Directions for this task:
Write out exactly the lines below starting at the one containing "Figure 5. Incident" and ending at the one containing "FIG. 38. Expanded". Omit every picture.

Information shown:
————————

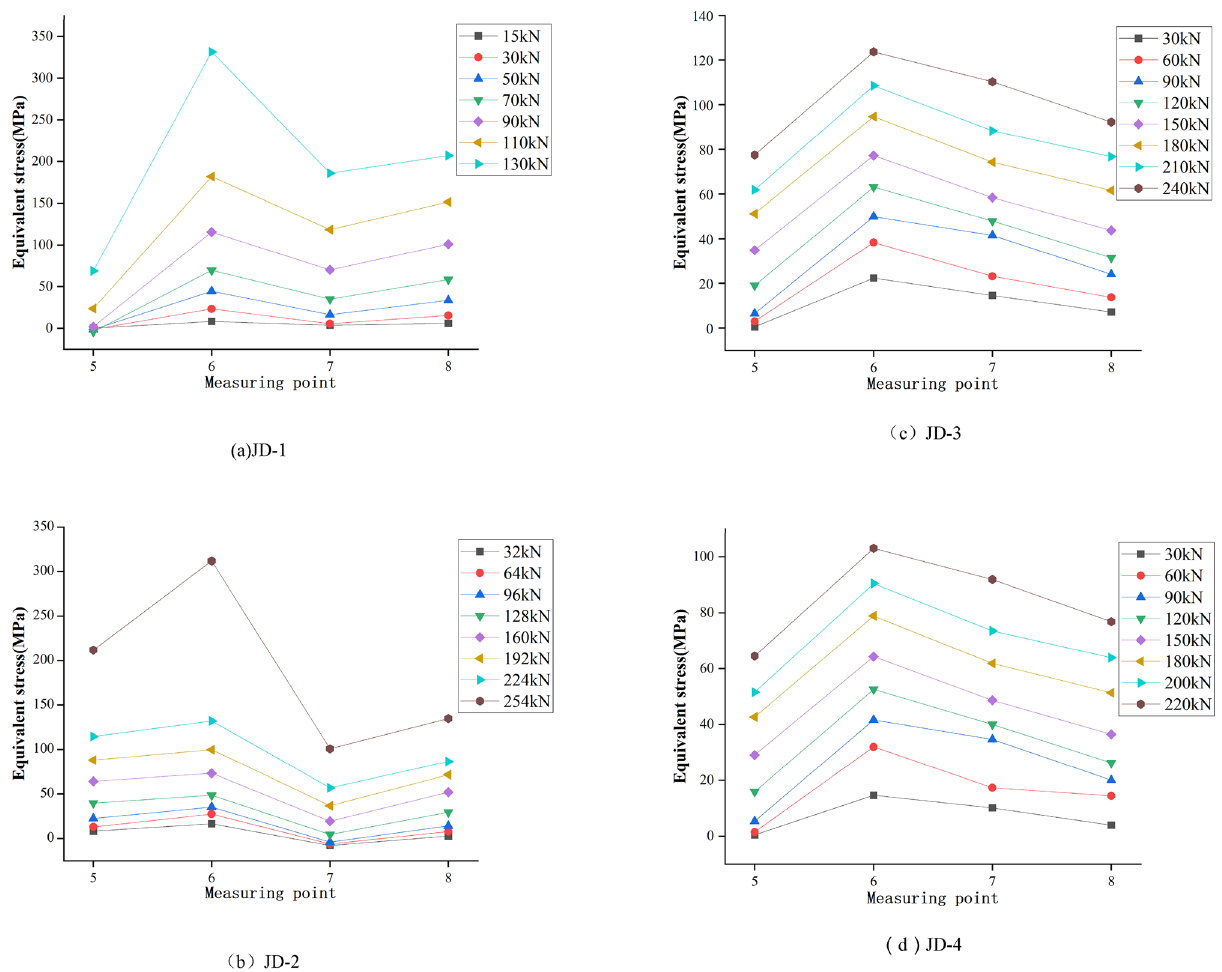
Figure 11. Equivalent stress curve of pressure plate of the ball table at tension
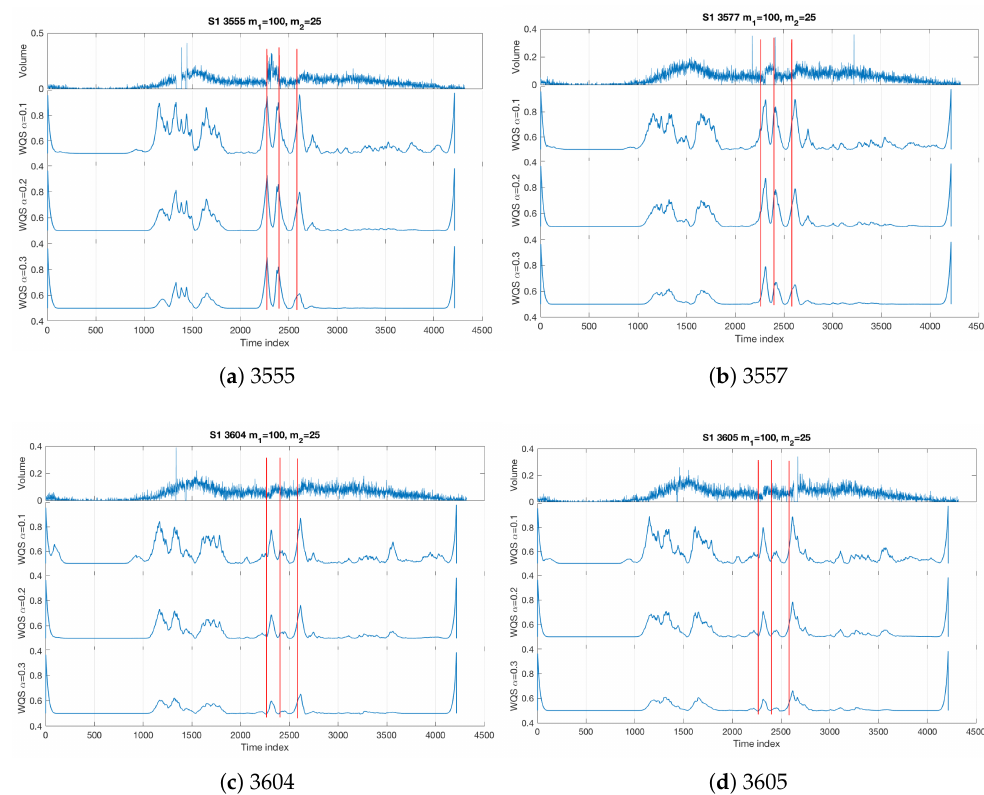
Figure 5. Incident S1 single sensor analysis. The weighting parameters are m 1 = 100, m 2 = 25 over different recurrence plot threshold scales α = 0.1,0.2, 0.3. The vertical red lines refer to the incident start time, incident end time, and queue end time, respectively (see Table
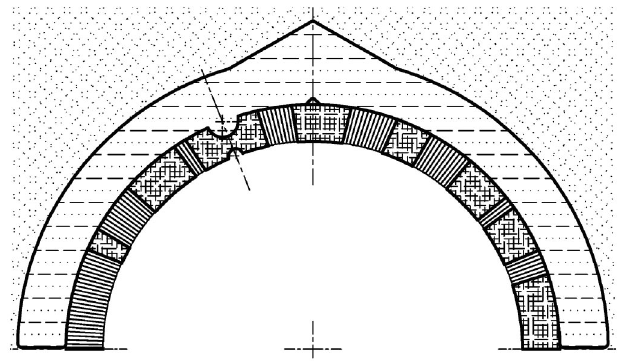
FIG. 38. Expanded view of the cross section of the super- conducting combined-function magnet used in the 50 GeV pro- ton beam line for the J-PARC neutrino experiment [31].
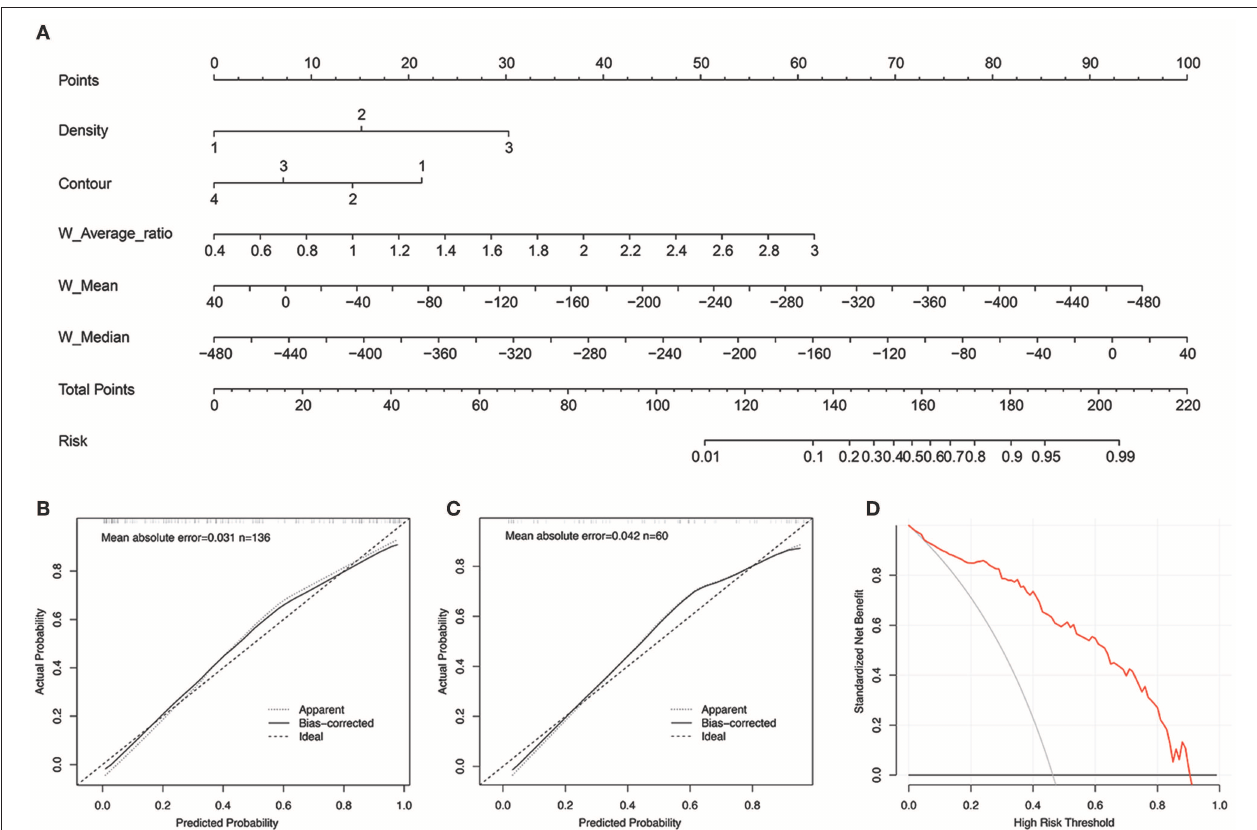
FIGURE 4 | (A) The developed morphological-histogram nomogram for predicting the probability of pulmonary metastases. By summing the scores of each point and locating on the total score scale, the estimated probability of pulmonary metastases could be determined. (B,C) The Calibration curves for predicting pulmonary metastases in the training and validation cohort. The y axis represents the actual rate of LM. The x axis represents the predicted probability of LM. The ideal line represents a perfect prediction by an ideal model. The apparent line represents the performance of the nomogram model, of which a closer fit to the ideal line represents a better prediction. (D) The decision curves analysis for the morphological-histogram nomogram. The red line represents the net benefit of morphological-histogram model. Across the various threshold probabilities, the morphological-histogram curve showed great net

————————

Result of the task:
Figure 5. Incident S1 single sensor analysis. The weighting parameters are m 1 = 100, m 2 = 25 over different recurrence plot threshold scales α = 0.1,0.2, 0.3. The vertical red lines refer to the incident start time, incident end time, and queue end time, respectively (see Table
FIG. 38. Expanded view of the cross section of the super- conducting combined-function magnet used in the 50 GeV pro- ton beam line for the J-PARC neutrino experiment [31].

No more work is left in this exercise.